John La Rose | |
---|---|
Born |
Trinidad |
27 December 1927
Died | 28 February 2006 United Kingdom |
(aged 78)
Occupation | Political and cultural activist poet, writer, publisher |
Spouse(s) | Irma Hilaire (first wife), Sarah White (partner) |
Children | Michael La Rose, Keith La Rose, Wole La Rose |
John La Rose (27 December 1927 – 28 February 2006) was a political and cultural activist, poet, writer, publisher, founder of New Beacon Books and Chairman of the George Padmore Institute. He was originally from Trinidad but was involved in the struggle for political independence and cultural and social change in the Caribbean in the 1940s and 1950s and later in Britain, the rest of Europe and the Third World.
John Anthony La Rose was born in Arima, Trinidad, in 1927, the younger son of Ferdinand La Rose, a cocoa trader, and his teacher wife Emily. He had four sisters and a brother. La Rose attended the local Roman Catholic school, and at the age of nine won a scholarship to St. Mary's College, Port of Spain. After finishing school he taught at St. Mary's and later became a leading insurance executive in Colonial Life, which was then in the process of becoming the biggest insurance company in the Caribbean. He later lived and taught in secondary schools in Venezuela, before coming to Britain in 1961.

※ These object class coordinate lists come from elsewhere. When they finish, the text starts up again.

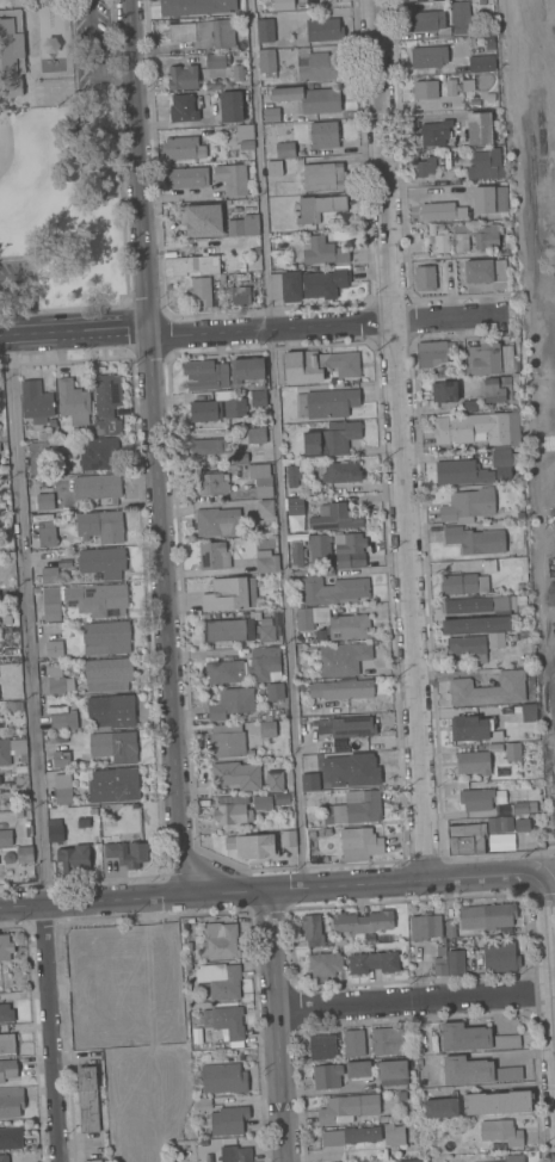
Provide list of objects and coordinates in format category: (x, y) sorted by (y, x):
building: (482, 2)
building: (284, 4)
building: (196, 6)
building: (443, 19)
building: (324, 29)
building: (265, 30)
building: (181, 32)
building: (216, 32)
building: (490, 44)
road: (90, 45)
building: (11, 53)
building: (428, 56)
building: (217, 60)
building: (267, 63)
building: (476, 63)
building: (317, 65)
building: (237, 72)
building: (183, 77)
building: (208, 82)
building: (451, 87)
building: (425, 89)
building: (309, 98)
building: (475, 103)
building: (231, 106)
building: (183, 108)
building: (271, 114)
building: (479, 128)
building: (245, 132)
building: (435, 132)
building: (324, 134)
building: (449, 143)
building: (247, 145)
building: (184, 148)
building: (285, 149)
park: (57, 157)
building: (486, 164)
building: (427, 165)
building: (275, 168)
park: (34, 173)
building: (324, 176)
building: (187, 177)
building: (232, 178)
building: (487, 199)
building: (307, 211)
building: (442, 211)
road: (121, 215)
building: (203, 218)
building: (243, 225)
building: (432, 229)
building: (476, 236)
building: (441, 241)
building: (507, 245)
building: (257, 250)
building: (322, 250)
building: (191, 264)
building: (242, 267)
building: (485, 270)
building: (425, 277)
building: (222, 278)
building: (308, 284)
building: (201, 292)
building: (241, 295)
road: (27, 296)
road: (325, 324)
road: (73, 330)
building: (434, 353)
building: (491, 359)
building: (318, 365)
building: (247, 373)
building: (206, 374)
building: (516, 377)
building: (496, 389)
building: (445, 391)
building: (107, 394)
building: (258, 398)
building: (36, 402)
building: (73, 402)
building: (326, 403)
building: (469, 405)
building: (235, 408)
building: (206, 411)
building: (516, 414)
building: (52, 422)
building: (100, 427)
building: (473, 428)
building: (257, 435)
building: (330, 439)
road: (399, 439)
road: (276, 444)
building: (210, 446)
road: (154, 447)
building: (100, 454)
building: (37, 457)
building: (240, 457)
building: (60, 463)
building: (504, 464)
building: (342, 472)
building: (461, 472)
building: (292, 476)
building: (262, 479)
building: (212, 483)
building: (98, 487)
building: (45, 501)
building: (469, 505)
building: (295, 506)
building: (265, 508)
building: (336, 518)
building: (218, 522)
building: (101, 525)
building: (298, 528)
building: (47, 534)
building: (476, 540)
building: (348, 546)
building: (320, 548)
building: (297, 553)
building: (214, 555)
building: (103, 562)
building: (267, 562)
building: (489, 566)
building: (49, 575)
building: (463, 583)
building: (520, 586)
building: (333, 590)
building: (230, 594)
building: (97, 598)
building: (519, 602)
building: (51, 603)
building: (476, 605)
road: (26, 620)
building: (334, 623)
building: (477, 624)
building: (228, 629)
building: (267, 633)
building: (108, 636)
building: (496, 639)
building: (468, 646)
building: (54, 648)
building: (343, 658)
building: (246, 667)
building: (108, 674)
building: (56, 680)
building: (302, 685)
building: (342, 689)
building: (489, 689)
building: (275, 692)
building: (232, 702)
building: (15, 705)
building: (112, 710)
building: (529, 712)
building: (63, 721)
building: (2, 724)
building: (346, 727)
building: (268, 729)
building: (474, 729)
building: (227, 740)
building: (115, 746)
building: (11, 749)
building: (513, 751)
building: (61, 758)
building: (474, 762)
building: (21, 769)
building: (236, 775)
building: (20, 780)
building: (275, 780)
building: (114, 784)
building: (63, 788)
building: (491, 800)
building: (262, 802)
building: (357, 807)
building: (93, 810)
building: (232, 813)
building: (84, 821)
building: (500, 824)
building: (522, 824)
building: (56, 830)
building: (325, 832)
building: (312, 834)
building: (6, 837)
building: (288, 838)
building: (466, 839)
building: (500, 842)
building: (360, 844)
building: (255, 846)
building: (25, 854)
building: (126, 855)
building: (315, 856)
building: (74, 858)
road: (277, 890)
building: (487, 916)
building: (363, 921)
building: (425, 926)
building: (450, 928)
building: (313, 930)
building: (220, 940)
building: (335, 940)
building: (189, 947)
building: (5, 948)
building: (441, 950)
building: (501, 957)
building: (374, 962)
building: (456, 962)
building: (325, 965)
building: (440, 966)
road: (547, 979)
building: (220, 980)
road: (413, 1002)
building: (6, 1013)
building: (227, 1022)
road: (280, 1026)
road: (52, 1033)
building: (196, 1036)
building: (475, 1038)
building: (388, 1041)
building: (7, 1043)
building: (354, 1043)
building: (322, 1046)
building: (358, 1068)
building: (8, 1069)
building: (476, 1070)
building: (393, 1072)
building: (327, 1076)
building: (224, 1078)
building: (402, 1095)
building: (88, 1099)
building: (11, 1102)
building: (203, 1102)
building: (498, 1102)
building: (441, 1107)
building: (348, 1108)
building: (384, 1118)
building: (229, 1120)
building: (501, 1132)
building: (351, 1135)
building: (394, 1135)
building: (11, 1137)
building: (236, 1154)
building: (4, 1158)
building: (513, 1158)
building: (94, 1161)
building: (410, 1161)

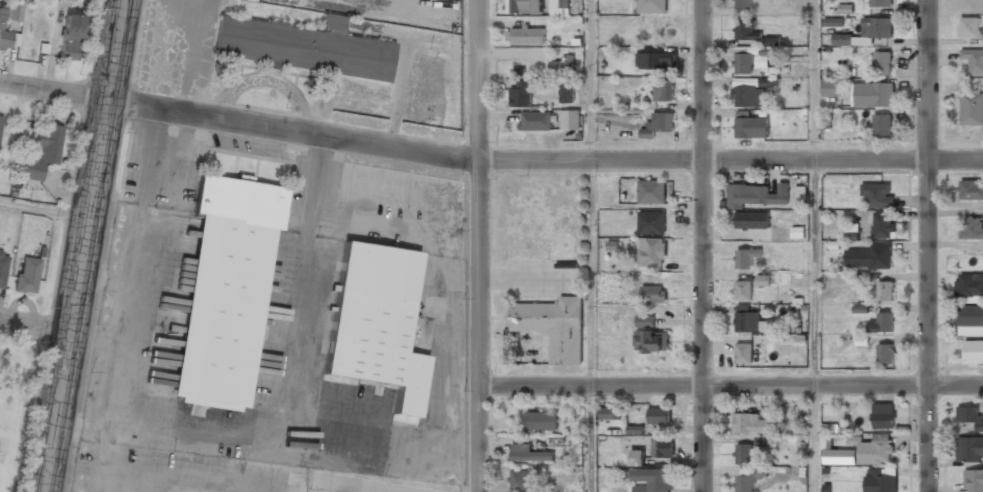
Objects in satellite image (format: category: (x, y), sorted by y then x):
building: (71, 0)
building: (612, 0)
building: (878, 3)
building: (559, 5)
building: (742, 5)
building: (651, 6)
building: (524, 7)
building: (13, 12)
building: (832, 22)
building: (876, 28)
building: (969, 28)
building: (526, 31)
building: (746, 32)
building: (7, 36)
building: (70, 37)
building: (843, 40)
building: (862, 41)
building: (301, 47)
building: (764, 56)
building: (654, 60)
building: (973, 61)
building: (881, 63)
building: (562, 64)
building: (743, 64)
road: (589, 80)
road: (813, 80)
building: (831, 88)
building: (565, 92)
building: (664, 92)
building: (521, 94)
building: (872, 95)
building: (748, 97)
building: (971, 110)
building: (0, 117)
building: (570, 120)
building: (535, 121)
building: (658, 124)
building: (882, 126)
building: (750, 128)
building: (41, 153)
road: (488, 161)
building: (971, 189)
building: (651, 191)
building: (758, 193)
building: (876, 194)
road: (43, 209)
building: (651, 219)
building: (882, 224)
building: (755, 225)
building: (970, 228)
building: (797, 232)
road: (478, 245)
road: (927, 245)
road: (82, 246)
road: (702, 246)
building: (651, 251)
building: (868, 256)
building: (745, 257)
building: (2, 269)
road: (813, 272)
road: (590, 273)
building: (26, 276)
building: (763, 280)
building: (969, 285)
building: (743, 290)
building: (885, 290)
building: (224, 291)
building: (653, 293)
building: (971, 319)
building: (645, 320)
building: (748, 321)
building: (882, 323)
building: (376, 324)
building: (553, 326)
road: (34, 329)
building: (651, 341)
building: (973, 350)
building: (743, 353)
building: (885, 354)
road: (730, 385)
park: (18, 404)
building: (609, 413)
building: (658, 415)
building: (882, 415)
building: (969, 415)
building: (542, 421)
building: (751, 423)
building: (830, 434)
road: (590, 438)
road: (813, 438)
building: (762, 441)
building: (660, 448)
building: (970, 448)
building: (873, 449)
building: (744, 453)
building: (528, 454)
building: (636, 457)
building: (747, 478)
building: (653, 479)
building: (518, 480)
building: (880, 480)
building: (973, 480)

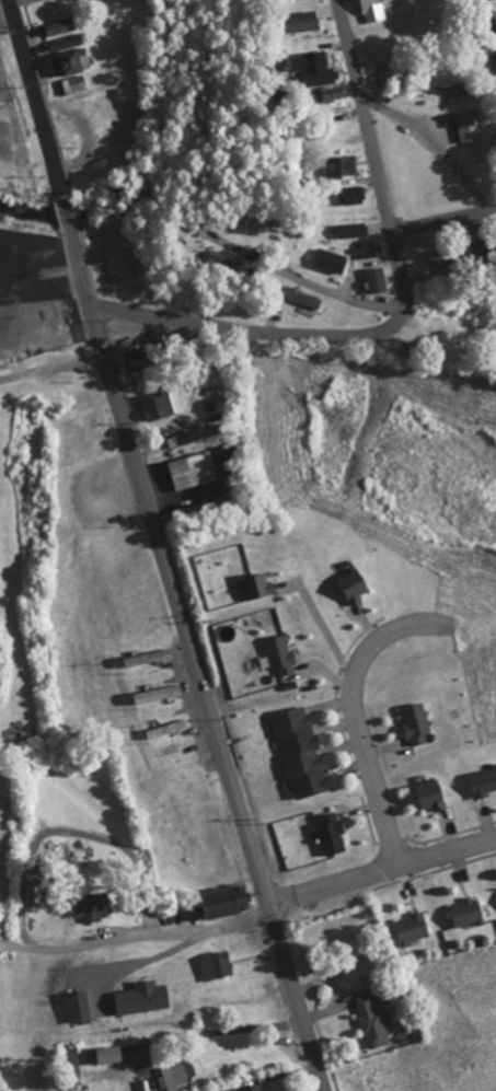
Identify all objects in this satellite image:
building: (370, 10)
building: (297, 21)
building: (493, 25)
building: (58, 26)
building: (63, 43)
building: (382, 44)
building: (495, 56)
building: (70, 62)
building: (319, 75)
building: (74, 85)
building: (468, 125)
road: (373, 154)
building: (341, 164)
building: (351, 194)
road: (444, 223)
building: (351, 229)
building: (369, 249)
building: (454, 254)
building: (217, 260)
building: (329, 260)
building: (121, 278)
building: (376, 279)
road: (296, 281)
building: (300, 298)
road: (250, 336)
building: (449, 349)
building: (161, 403)
building: (191, 470)
road: (158, 547)
building: (146, 657)
building: (152, 676)
road: (353, 708)
building: (161, 710)
building: (166, 728)
building: (174, 747)
building: (299, 752)
road: (380, 868)
building: (219, 902)
building: (91, 906)
road: (187, 932)
building: (105, 962)
building: (215, 966)
building: (372, 1020)
building: (106, 1055)
building: (177, 1077)
building: (248, 1088)

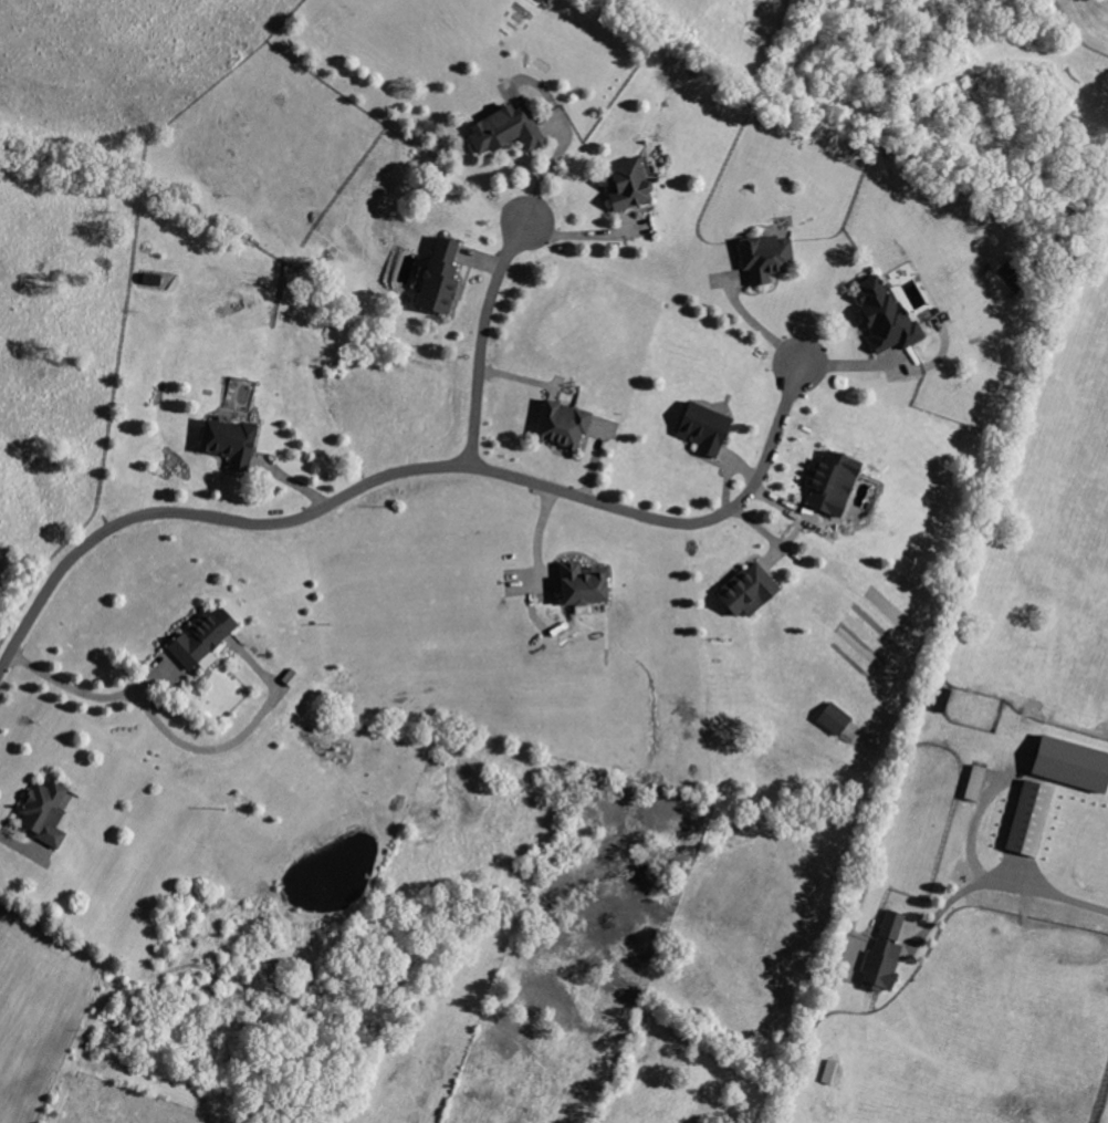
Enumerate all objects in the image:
building: (500, 129)
building: (622, 184)
building: (760, 257)
building: (434, 279)
building: (879, 317)
road: (757, 327)
road: (483, 329)
building: (557, 425)
building: (699, 429)
building: (224, 443)
road: (420, 471)
building: (825, 483)
road: (536, 542)
building: (576, 584)
building: (743, 592)
building: (198, 641)
building: (831, 719)
road: (173, 738)
building: (1066, 765)
building: (971, 784)
building: (40, 813)
building: (1024, 819)
road: (971, 829)
road: (16, 846)
road: (998, 884)
building: (880, 956)

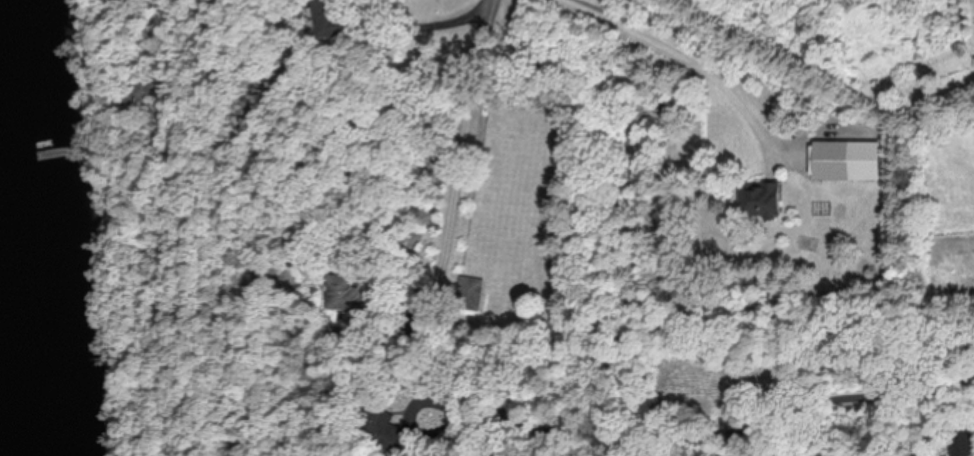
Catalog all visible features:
building: (336, 19)
road: (438, 22)
road: (670, 48)
building: (472, 294)
building: (355, 295)
road: (437, 295)
road: (830, 425)

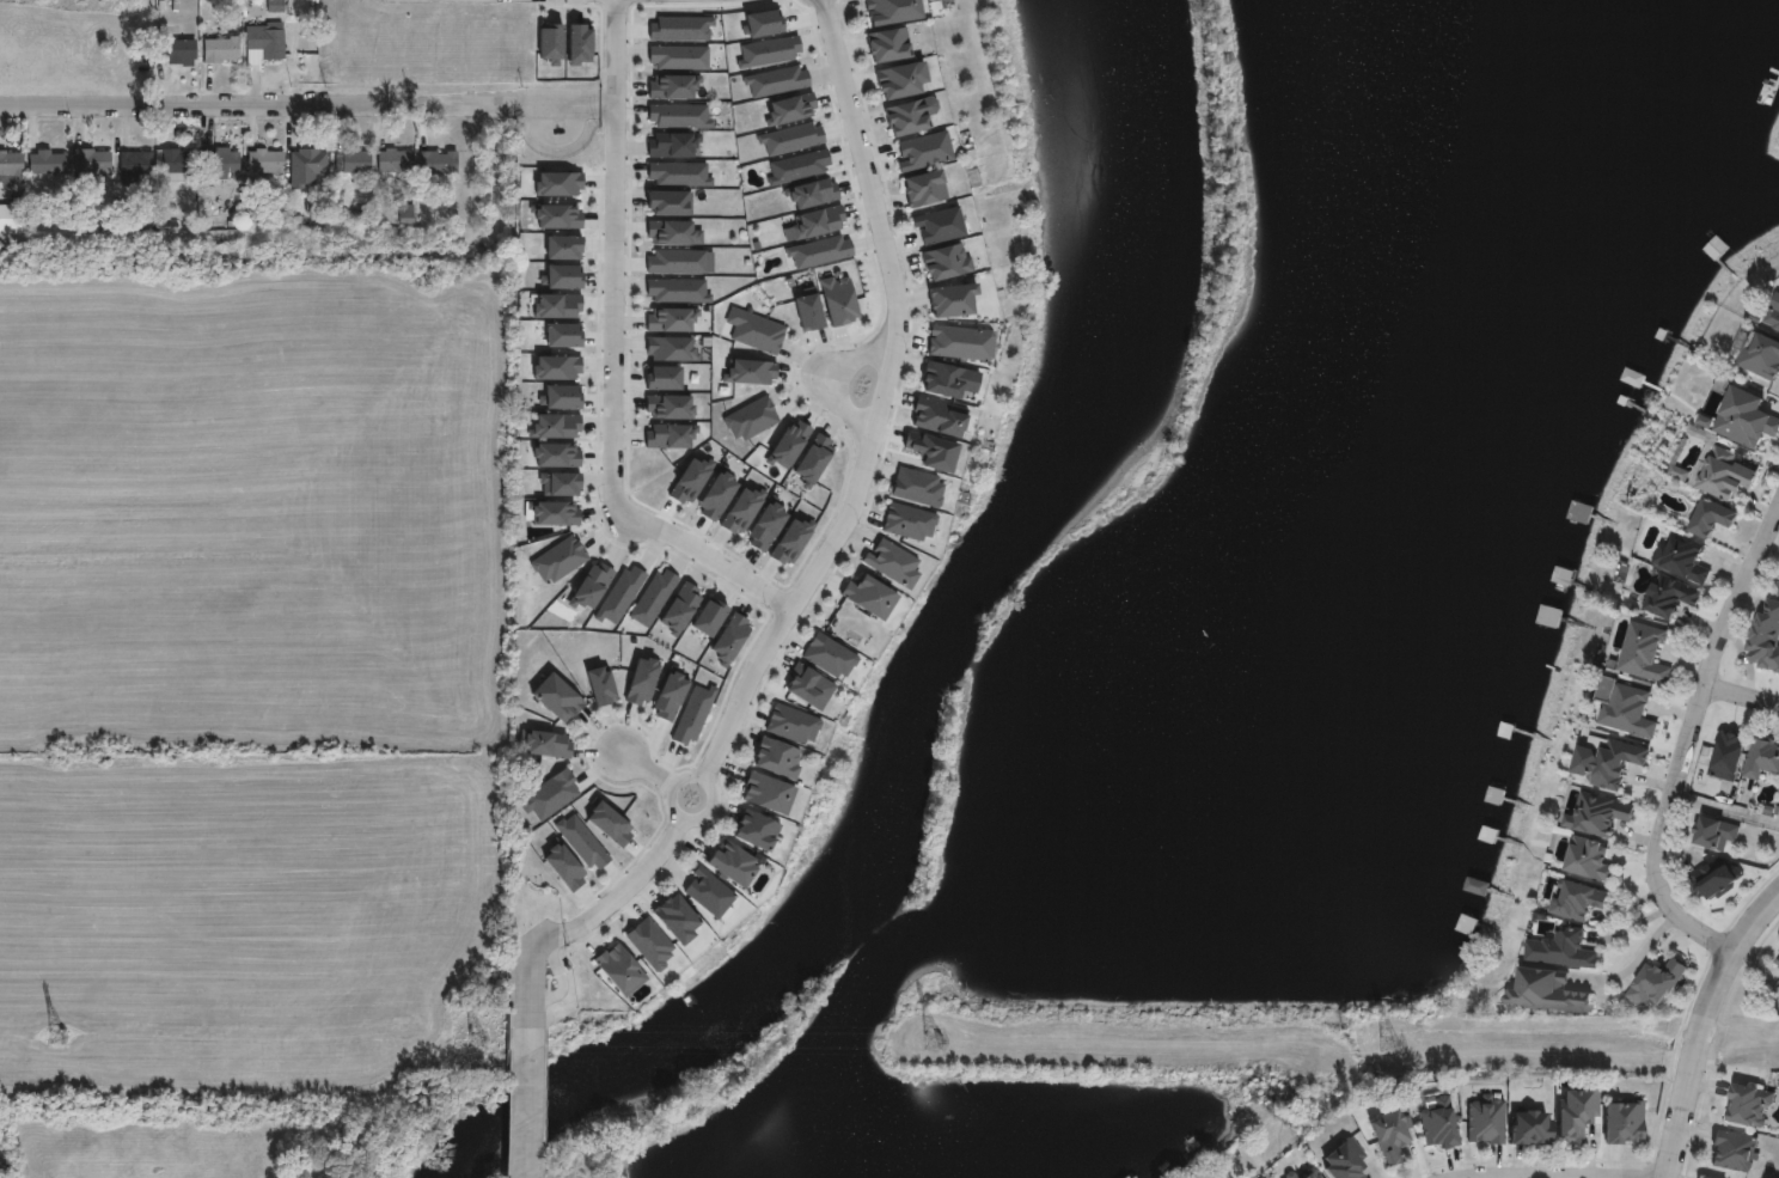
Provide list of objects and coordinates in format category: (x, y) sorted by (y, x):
building: (893, 11)
building: (264, 39)
building: (889, 46)
building: (219, 49)
building: (177, 51)
building: (770, 51)
building: (677, 58)
building: (777, 80)
building: (899, 82)
road: (277, 110)
road: (584, 110)
building: (681, 115)
building: (907, 119)
road: (554, 122)
building: (789, 139)
building: (674, 144)
building: (924, 151)
building: (352, 160)
building: (173, 161)
building: (220, 161)
building: (394, 161)
building: (44, 162)
building: (263, 162)
building: (10, 163)
building: (435, 163)
building: (87, 164)
building: (132, 164)
building: (304, 166)
building: (926, 189)
building: (666, 204)
building: (315, 205)
building: (405, 214)
building: (559, 216)
building: (819, 221)
building: (939, 227)
building: (1713, 248)
building: (819, 253)
building: (948, 262)
building: (564, 276)
building: (675, 292)
building: (839, 299)
building: (954, 302)
building: (809, 309)
building: (757, 334)
building: (957, 343)
building: (672, 348)
road: (616, 352)
building: (1760, 356)
road: (824, 374)
building: (944, 381)
building: (562, 396)
road: (880, 400)
building: (1745, 418)
building: (752, 419)
building: (926, 420)
building: (556, 425)
building: (1724, 474)
building: (557, 483)
building: (916, 486)
building: (555, 513)
building: (1711, 518)
building: (907, 521)
building: (762, 525)
building: (1682, 558)
building: (560, 560)
building: (892, 561)
building: (1562, 576)
building: (592, 586)
building: (868, 592)
building: (1670, 596)
building: (1549, 616)
building: (1765, 636)
building: (1644, 653)
building: (827, 655)
building: (809, 685)
building: (595, 686)
road: (1743, 692)
building: (672, 694)
building: (557, 696)
building: (1626, 709)
building: (793, 724)
road: (1689, 739)
building: (544, 744)
building: (1727, 755)
building: (779, 757)
building: (1762, 758)
building: (1607, 763)
road: (659, 764)
road: (703, 771)
building: (769, 792)
building: (1494, 795)
building: (1599, 815)
building: (756, 829)
building: (1714, 832)
building: (1589, 859)
building: (732, 861)
building: (1714, 877)
building: (710, 892)
building: (1577, 900)
building: (677, 917)
road: (582, 921)
building: (652, 944)
building: (1562, 949)
road: (1634, 962)
building: (619, 968)
building: (1657, 982)
building: (1548, 991)
road: (1698, 1022)
power tower: (53, 1036)
power tower: (477, 1038)
power tower: (931, 1040)
power tower: (1389, 1041)
building: (1575, 1113)
road: (526, 1114)
building: (1485, 1118)
building: (1623, 1119)
building: (1437, 1122)
river: (488, 1124)
building: (1530, 1126)
building: (1389, 1134)
building: (1345, 1160)
building: (1294, 1172)
road: (1529, 1175)

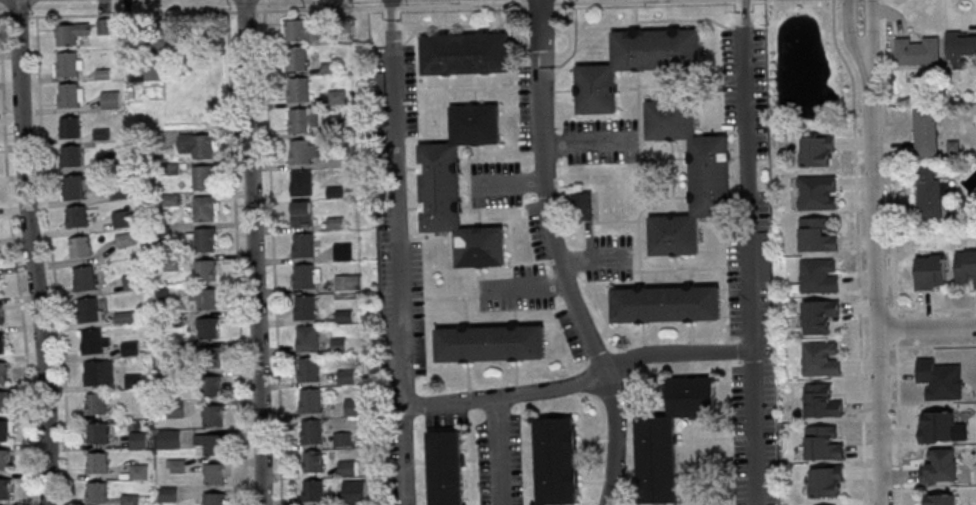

His interest in culture – so-called serious music, literature and folk language and proverbs – preceded his commitment to politics and trade unionism. He saw these and cultural activity as interrelated in a vision of change. He wrote in his statement "About New Beacon Review" that his conception aimed "at the expression of the radical and the revolutionary. More easily definable in politics, and more complex and less easily definable, or indefinable, in the arts and culture". As an executive member of the Youth Council he produced their fortnightly radio programme Voice of Youth on Radio Trinidad; and in the mid-1950s, he co-authored with the calypsonian Raymond Quevedo – Attila the Hun – the first serious study of the calypso, originally entitled Kaiso, A Review, subsequently published as Atilla's Kaiso (1983).